Надрывающийся в восходящем маневре «Харриер» вдруг выдал пилоту серию предупредительных сигналов – «недопустимые нарушения конструкции».
Полученные ранее маленькие дырочки от пуль 7,7-мм калибра с оборонительной кабинки патрульного гидросамолета F1M, после ряда маневров и перегрузок, вызвали нарушение несущей конструкции. О чем, собственно, верещал бортовой компьютер.
На восходящем вираже «Харриер» стал терять стабильность – от наплыва правого крыла, получившего снизу рваную дыру, под напором встречного потока воздуха стали отлетать куски дюраля. Ему вторил обтекатель подкрыльной стойки шасси на той же плоскости и тоже с дырками в обшивке. От их совместных усилий завибрировало все крыло и попросту стало разваливаться, сначала отлетел элерон, сорвав лоскуты обшивки в хвостовой части фюзеляжа, обнажив отсек радионавигации, досталось правому цельноповоротному стабилизатору и килю. Самолет вдруг резко начало тряси и болтать с тяжелыми перегрузками, доводя пилота до обморочного состояния. Никто бы его не упрекнул за естественное и отработанное до инстинкта выживания движение к рычагу катапульты.
* * *
«Конго» преследовал злой рок…
Крейсер не менее здоровенная дура – полное водоизмещение 32 200 тонны. Заложен в 1911 году. Спущен на воду в 1912 году. Прошел ряд модернизаций.

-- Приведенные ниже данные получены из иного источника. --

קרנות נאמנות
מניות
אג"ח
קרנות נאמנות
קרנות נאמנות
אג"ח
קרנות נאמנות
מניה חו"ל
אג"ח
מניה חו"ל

Ударный истребитель Королевских ВВС Великобритании заходил в атаке на детище британской верфи. И опять проскользнуло что-то символическое в этом действии. Словно что-то из местечковой крылатки творения писателя одного ныне самостийного племени – «я тебя породил, я тебя и убью».

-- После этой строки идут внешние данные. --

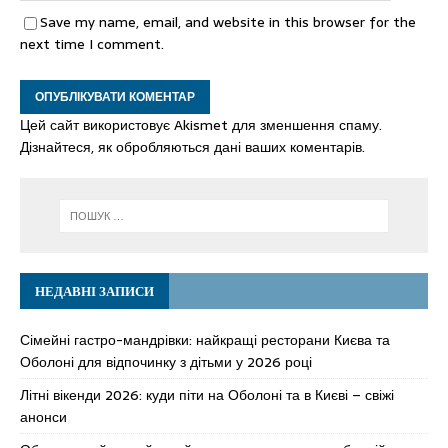
Save my name, email, and website in this browser for the
next time I comment.
Цей сайт використовує Akismet для зменшення спаму.
Дізнайтеся, як обробляються дані ваших коментарів.
НЕДАВНІ ЗАПИСИ
Сімейні гастро-мандрівки: найкращі ресторани Києва та
Оболоні для відпочинку з дітьми у 2026 році
Літні вікенди 2026: куди піти на Оболоні та в Києві – свіжі
анонси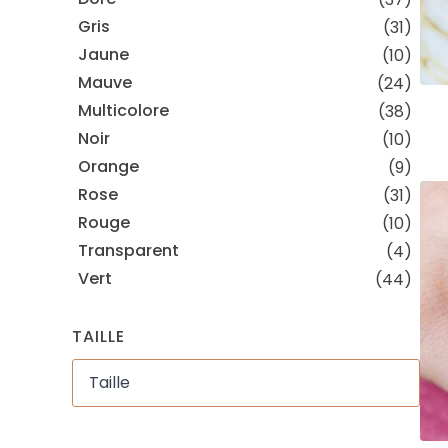
Gris
(31)
Jaune
(10)
Mauve
(24)
Multicolore
(38)
Noir
(10)
Orange
(9)
Rose
(31)
Rouge
(10)
Transparent
(4)
Vert
(44)
TAILLE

Две AGM-62, рассчитанные на пробитие бетонных укрытий, канули в густом дыму, закрывшем четкие контуры и обводы крейсера. Но педантичную электронику не обманешь – одна бездумная чушка, в основном набитая взрывчаткой и в малом электроникой, реализовала мечту бомбометов прошлого века – вошла точно в обрубок передней дымовой трубы, вторая воткнулась в упругость стали второй носовой башни главного калибра. Мгновенно корабль окутался облаком пара взорвавшихся котлов. Следом коллективно детонировали бомба и снаряды в пробитой башне. Через две минуты огонь добрался до погребов. От взрыва в нескольких местах лопнул корпус. В прорехи хлынула вода. Крейсер затонул буквально за несколько минут, водоворотом таща за собой все, что имело нулевую плавучесть.